*Texto para análise:*

------

FOLHA - A sua candidatura não tem uma característica muito personalista, não partidária?
CRISTOVAM -
Fui escolhido por dois terços dos votos da convenção, o que é raro, e além disso a minha bandeira é a do PDT: a educação. O que identifica [Leonel] Brizola? É a educação e a defesa da nação brasileira. É preciso lembrar que, em 1989, meu primeiro voto não foi no Lula, foi no Brizola.

FOLHA - E o 1% nas pesquisas? O sr. contava com isso?
CRISTOVAM -
Eu queria estar muito acima, claro. Quero, de fato, ser presidente do Brasil. O eleitor está mais preocupado com o aqui e agora, com a podridão que há na superfície da política e com a violência no Brasil. Mas eu quero mudar o Brasil, derrubar o muro entre incluídos e excluídos que impede o Brasil de se tornar uma nação desenvolvida. Só há um caminho: a educação.

FOLHA - O Lula já está reeleito?

------

*Dados apresentados:*
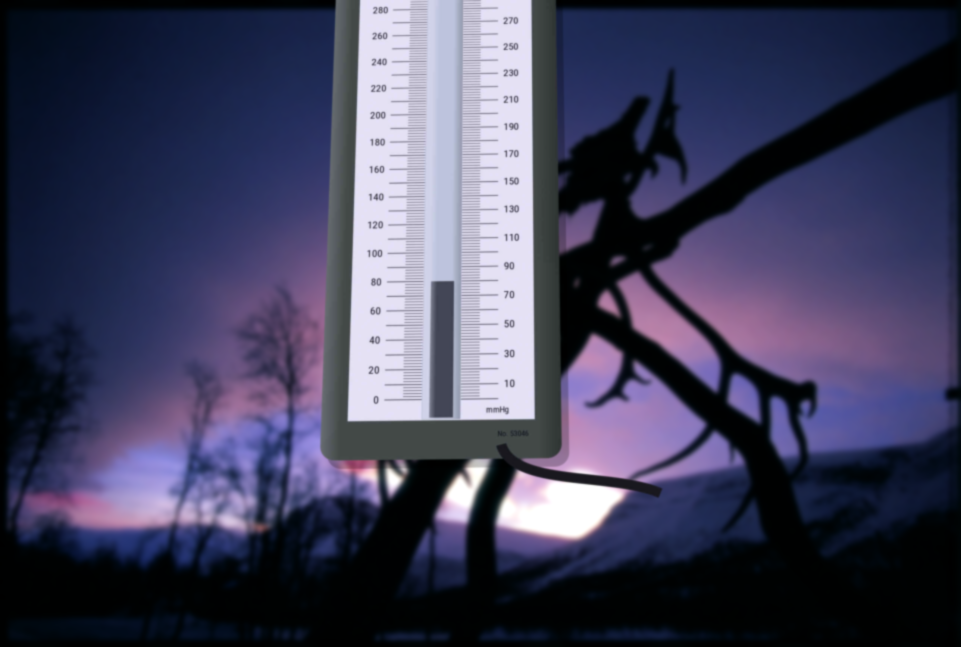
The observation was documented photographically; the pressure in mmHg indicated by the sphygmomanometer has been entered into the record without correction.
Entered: 80 mmHg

------

*Explore o material:*
**a)** Reproduza o trecho da entrevista que começa em "FOLHA - E o" e termina em "caminho: a educação.".
**b)** Na entrevista, em quem foi o primeiro voto de Cristovam em 1989?

*Respostas:*
**a)**
FOLHA - E o 1% nas pesquisas? O sr. contava com isso?
CRISTOVAM -
Eu queria estar muito acima, claro. Quero, de fato, ser presidente do Brasil. O eleitor está mais preocupado com o aqui e agora, com a podridão que há na superfície da política e com a violência no Brasil. Mas eu quero mudar o Brasil, derrubar o muro entre incluídos e excluídos que impede o Brasil de se tornar uma nação desenvolvida. Só há um caminho: a educação.

**b)** Em Brizola.